After decades of contaminated water and noxious odors at the popular King’s Beach, officials in both Lynn and Swampscott are working together to trace the sources of the pollution and clean it up.
The project, which will take years to complete and likely cost tens of millions of dollars, aims to identify all of the sources of pollution and develop a cleanup plan.
The beach, which stretches from Lynn to neighboring Swampscott, is routinely closed to swimming, which has long frustrated residents.
“During the heat, last week, unfortunately people weren’t able to use the beach,” said Danna Gobel, who walks on the beach daily.
Gobel said despite the red flag warnings against swimming, she often sees people in the water.
“My first concern is the families on the beach,” she said. “I’m not sure everyone interprets the flags correctly.”
Others pointed out that the foul odors around the beach are often unbearable.
“It’s very putrid, and you could smell it the entire area here,” said resident Lorena Martinez.
The water quality at King’s Beach, the only public beach in Lynn, is regularly ranked the second worst in the state.
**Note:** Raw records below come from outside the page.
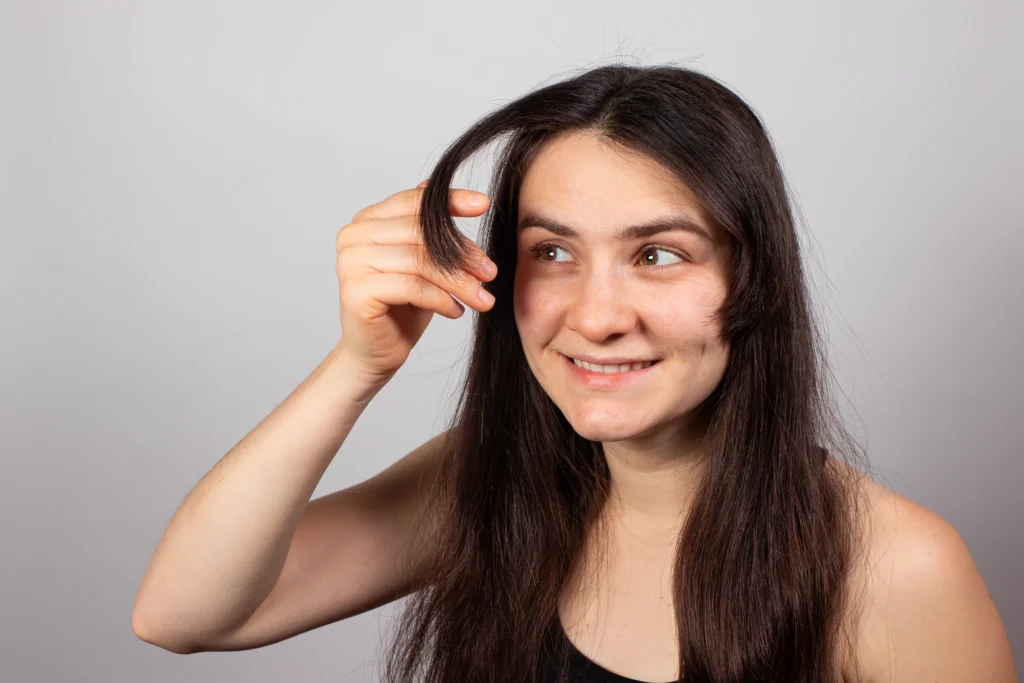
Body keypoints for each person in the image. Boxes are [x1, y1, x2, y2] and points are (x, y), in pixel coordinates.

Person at [131, 64, 1018, 682]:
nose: (596, 315)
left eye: (660, 254)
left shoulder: (895, 567)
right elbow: (184, 614)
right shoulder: (486, 481)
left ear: (753, 277)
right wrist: (356, 367)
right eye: (551, 250)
In 2021, the water quality averaged 68%, a slight drop from the previous year, according to the nonprofit Save the Harbor/Save the Bay. Only Tenean Beach in Dorchester had worse water quality, at 63%.
Officials said the contamination is the result of both sewage and storm runoff.
“They’re trying to identify where exactly some of these sources are,” said Chris Mancini, executive director of Save the Harbor/Save the Bay, which is involved with the cleanup efforts. “The Lynn Water and Sewer Commission has an engineering team working on identifying the sources of contamination on that side. But it’s an ongoing process, it’s a big project.”
Both Lynn and Swampscott have secured $2.5 million apiece in federal funds to put toward the project, but the total cost is widely expected to soar into the tens of millions of dollars.
Mayor Jared Nicholson of Lynn, who said the cleanup is a “top priority,” for his administration, said he expects officials to select a multi-year cleanup plan sometime later this year.